O Corinthians argumentou no pedido de liminar que o troféu tem valor sentimental e que portanto não pode ser penhorada.
– Não há dinheiro que compre a taça do Mundial de Clubes Fifa de 2012 – escreveram os advogados do Corinthians no pedido.
A decisão liminar é do relator do processo, o desembargador Paulo Pastore Filho, e válida até que o recurso seja julgado pela 17ª Câmara de Direito Privado do Tribunal de Justiça de São Paulo. Ele deu prazo de 15 dias para que o Instituto Santanense apresente contestação.

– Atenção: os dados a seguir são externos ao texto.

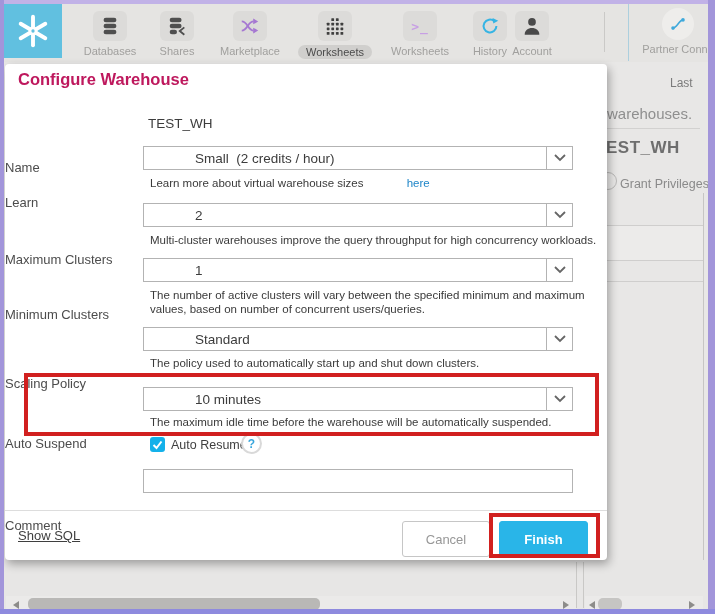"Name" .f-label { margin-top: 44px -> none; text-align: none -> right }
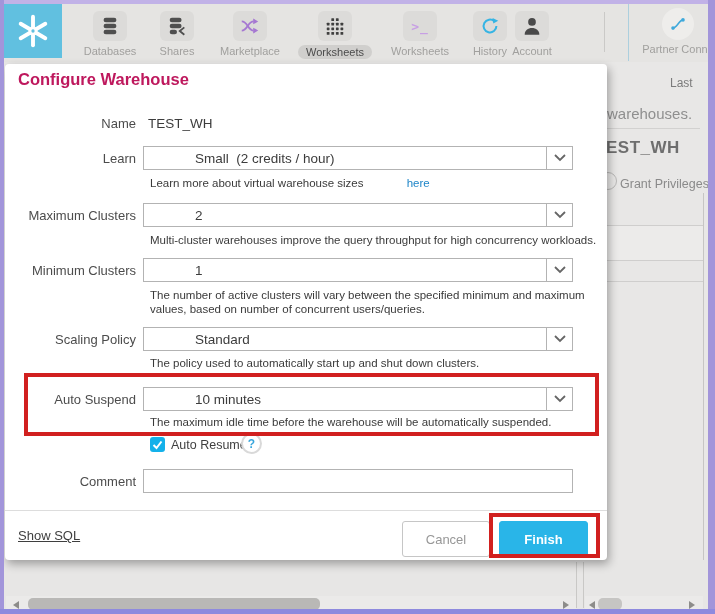"Cancel" .btn { height: 36px -> 28px }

– Expusemos ao Tribunal de Justiça que a taça do Mundial de Clubes pertence à nação corinthiana, é um bem inestimável que representa uma entre tantas outras glórias do nosso clube. Não é razoável que a taça seja penhorada, motivo pelo qual o Tribunal reconheceu a relevância dos nossos argumentos e suspendeu de imediato a ordem de penhora – disse o advogado do Corinthians, Fabio Trubilhano.
O departamento jurídico do Corinthians ainda acusa o Instituto Santanense de agir de má fé e que o pedido de penhora teve o objetivo de manchar a imagem do clube.

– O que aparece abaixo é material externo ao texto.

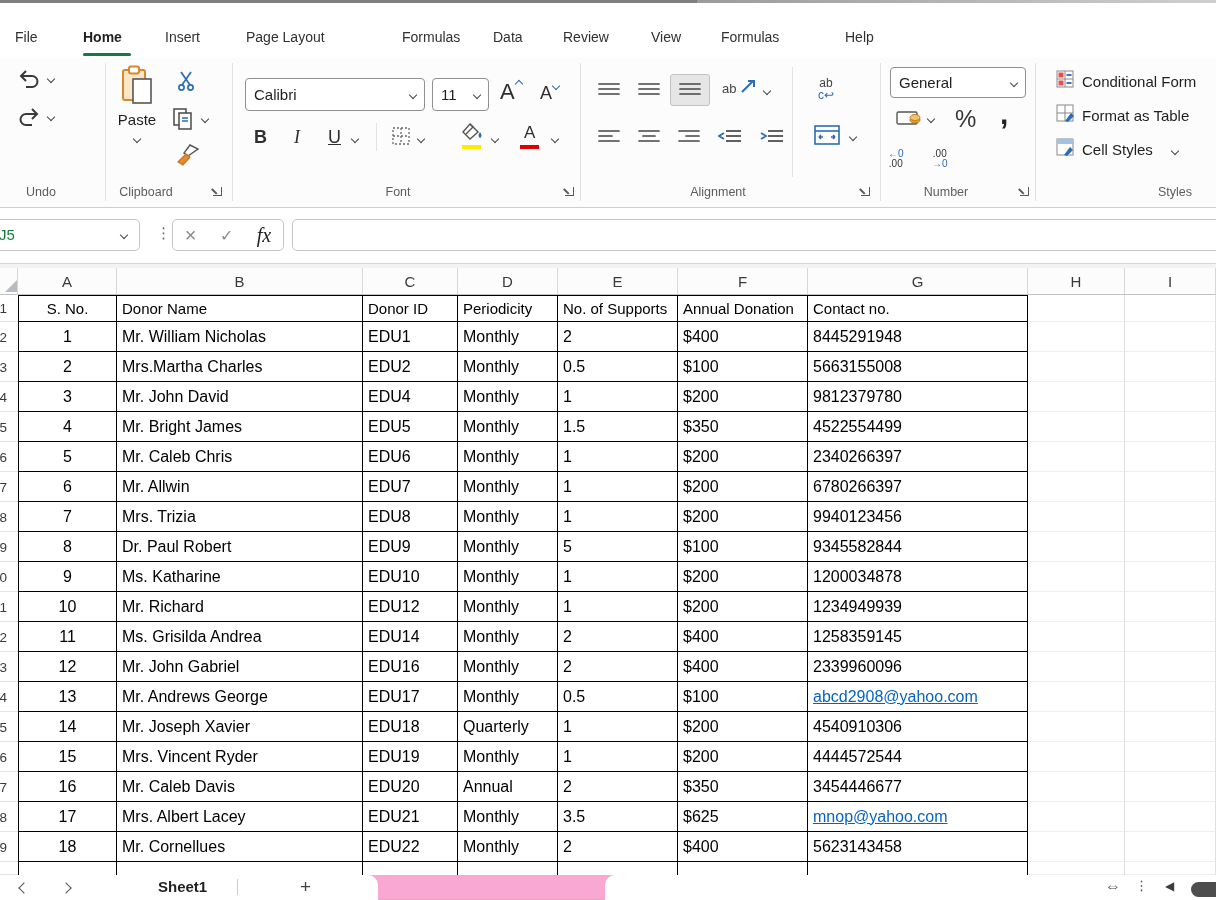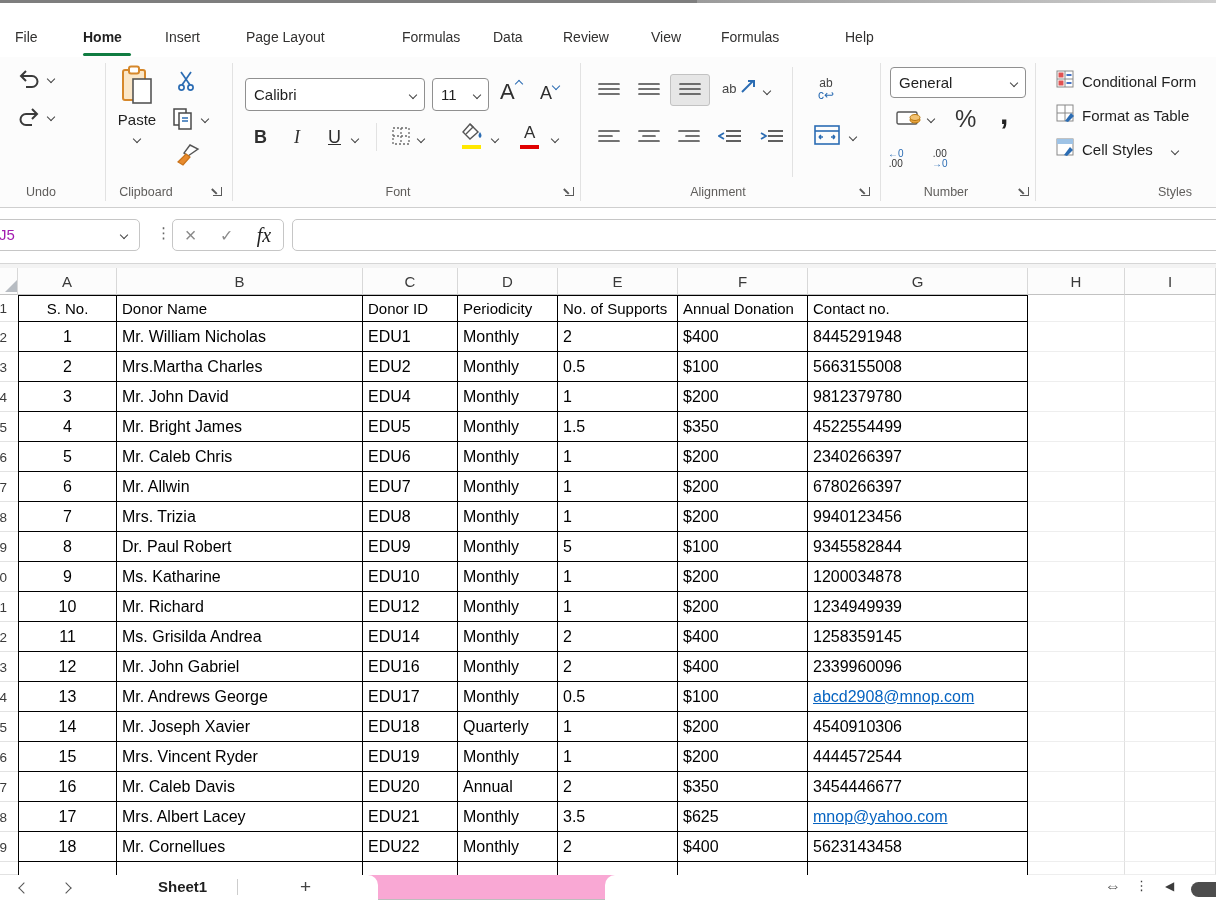"J5" span { color: #a21caf -> #15803d }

Além disso, o clube argumenta que um dos advogados do grupo de ensino é torcedor do arquirrival Palmeiras, o que demonstraria conflito de interesses. Para isso, baseia-se em imagens do perfil do advogado em redes sociais.

Entenda o caso
Dez anos atrás, a faculdade processou o Corinthians, alegando que clube dificultava o acesso a alunos e funcionários a um campus que funcionava no Parque São Jorge. Em 2010, na primeira decisão sobre o caso, o Corinthians foi condenado a indenizar a instituição. Como essa dívida nunca foi paga, o Instituto Santanense continuou insistindo.
Em agosto deste ano, o Instituto Santanense tentou – sem sucesso – bloquear uma parte do dinheuro que o Corinthians receberia pela venda de Rodriguinho ao Pyramids FC, do Egito. No mês passado, o mesmo juiz Luis Fernando Nardelli determinou o bloqueio de parte da premiação a que o clube teria direito por ter sido vice campeão da Copa do Brasil.

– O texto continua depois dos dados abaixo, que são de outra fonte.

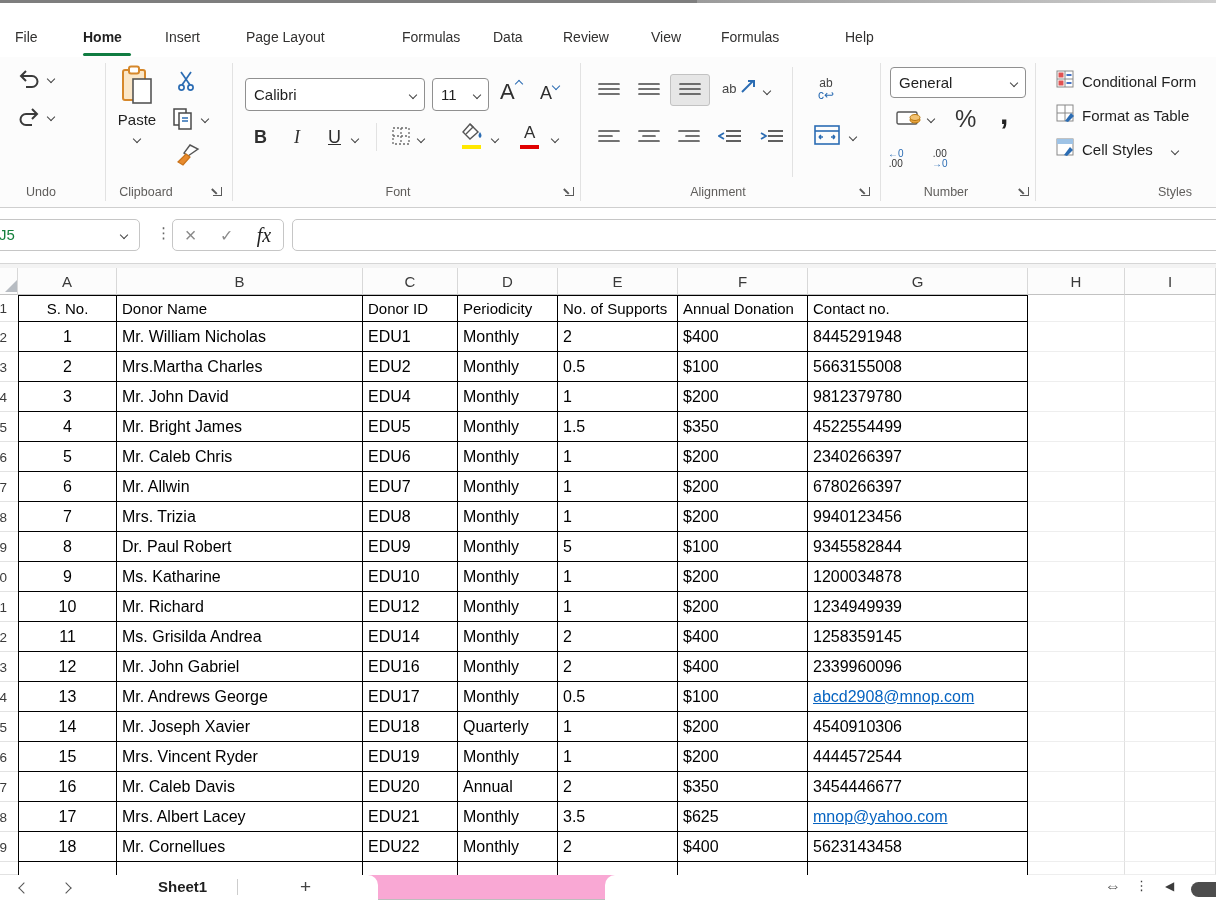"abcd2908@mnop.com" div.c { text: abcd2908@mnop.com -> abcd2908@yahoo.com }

Na época, o Corinthians admitiu ter uma dívida com a faculdade, mas alegou que “o valor ainda se encontra em discussão judicial”. Sem ter conseguido receber o dinheiro, a instituição então pediu a penhora da taça do Mundial. E o juiz aceitou.

Sem acordo
Corinthians e Instituto Santanense tentavam acertar a dívida numa negociação fora dos tribunais, mas isso não irá mais ocorrer.
Desde a semana passada, o processo tem uma nova parte interessada: a Prefeitura de São Paulo, que tem R$ 1.634.887,68 a receber do Instituto Santanense por impostos não pagos.
A Procuradoria do Município pediu ao juiz do caso que tanto o Instituto Santanense quanto o Corinthians sejam impedidos de realizar qualquer acordo sobre a dívida fora do processo. O juiz determinou que o clube e o Instituto se manifestem sobre o pedido.